## What this task involves
Format the records from the line with "Which series reaches" up to and including the line with "Which series has" as a numbered list. Skip blank lines and leave out the pictures.

## Dataset entries
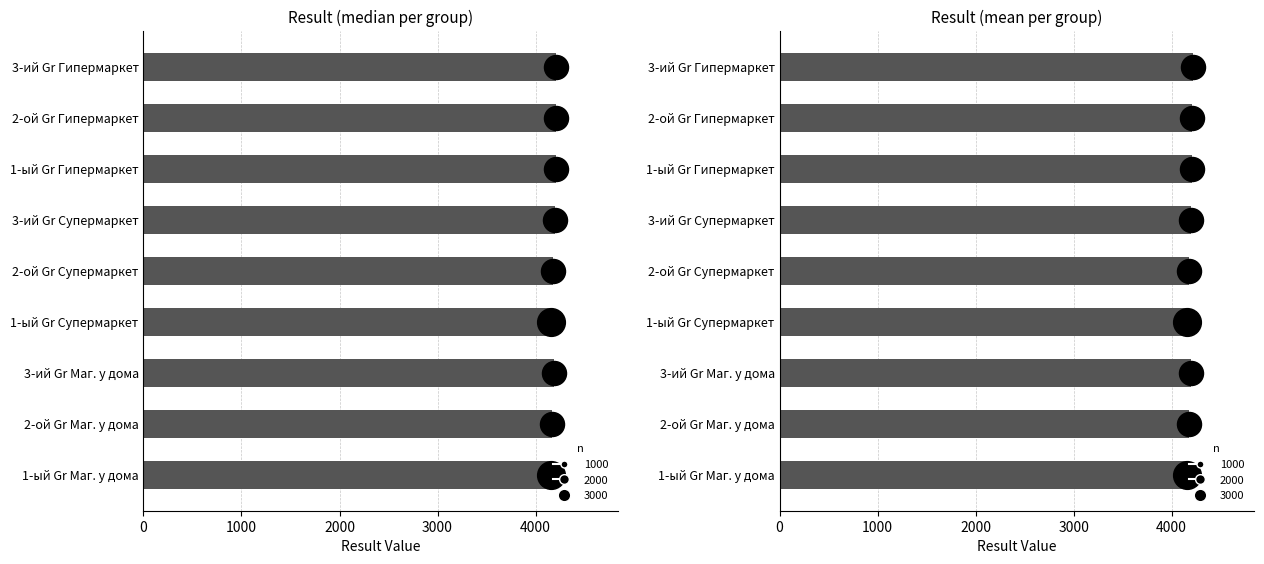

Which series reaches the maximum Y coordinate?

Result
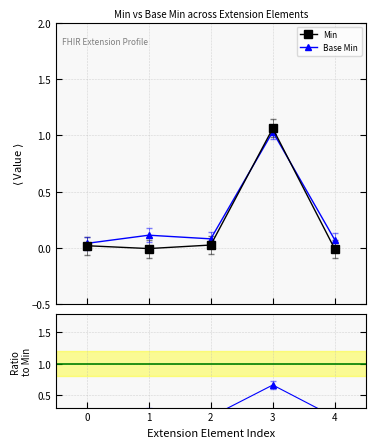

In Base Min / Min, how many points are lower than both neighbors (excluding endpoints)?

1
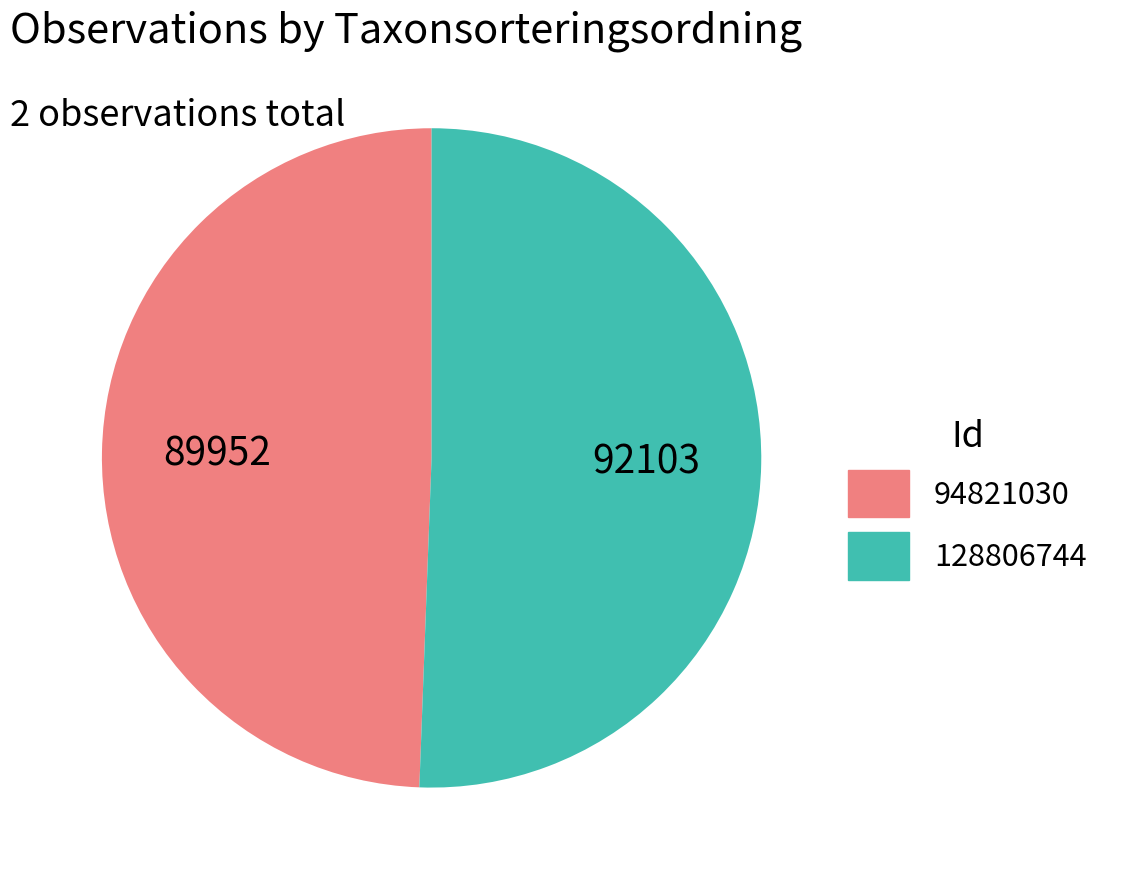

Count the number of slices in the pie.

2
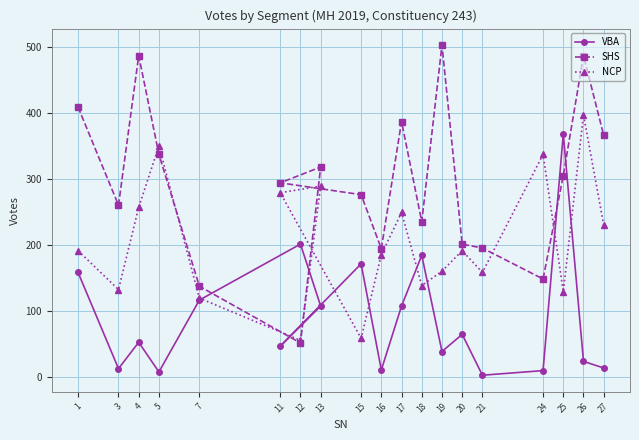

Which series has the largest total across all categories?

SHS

* * *

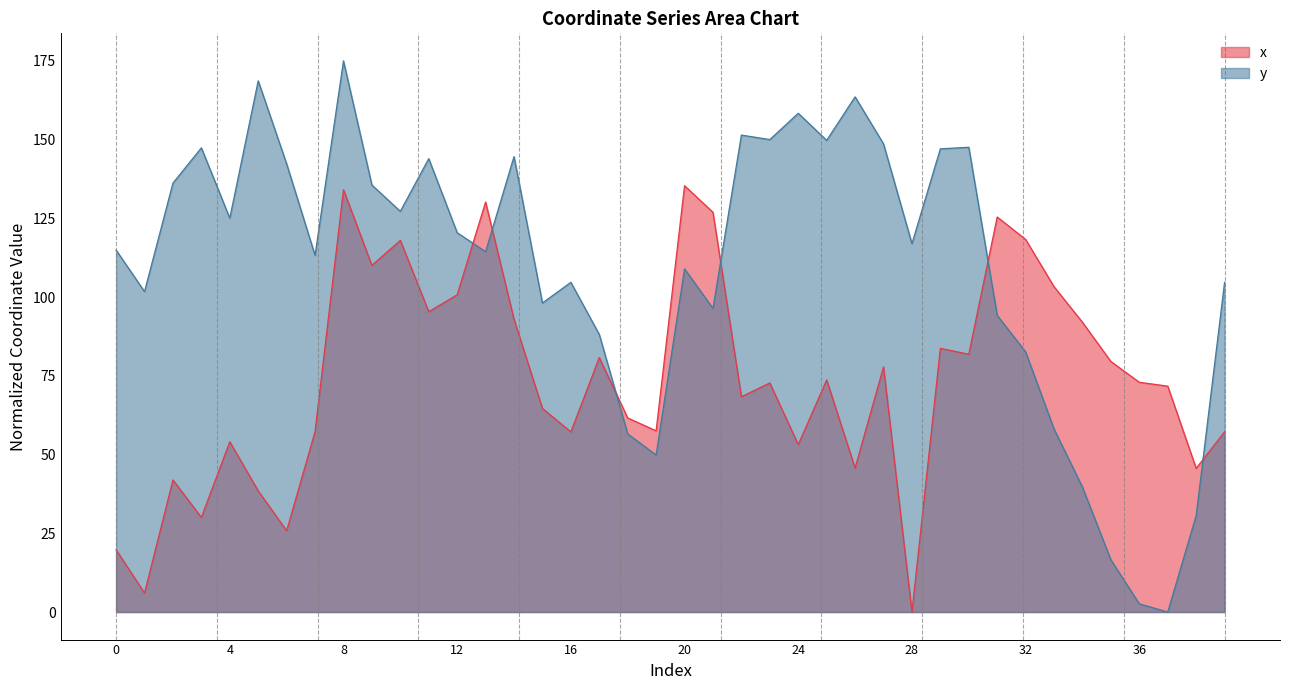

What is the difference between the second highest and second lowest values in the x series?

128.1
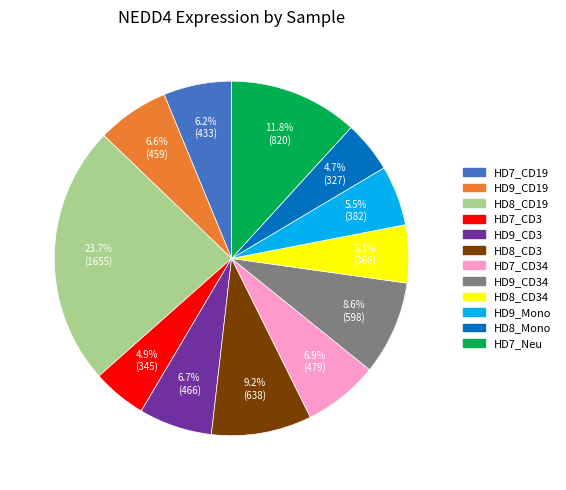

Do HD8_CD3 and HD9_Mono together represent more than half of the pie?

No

## Answer to this problem
1. Which series reaches the maximum Y coordinate?
2. Result
3. In Base Min / Min, how many points are lower than both neighbors (excluding endpoints)?
4. 1
5. Count the number of slices in the pie.
6. 2
7. Which series has the largest total across all categories?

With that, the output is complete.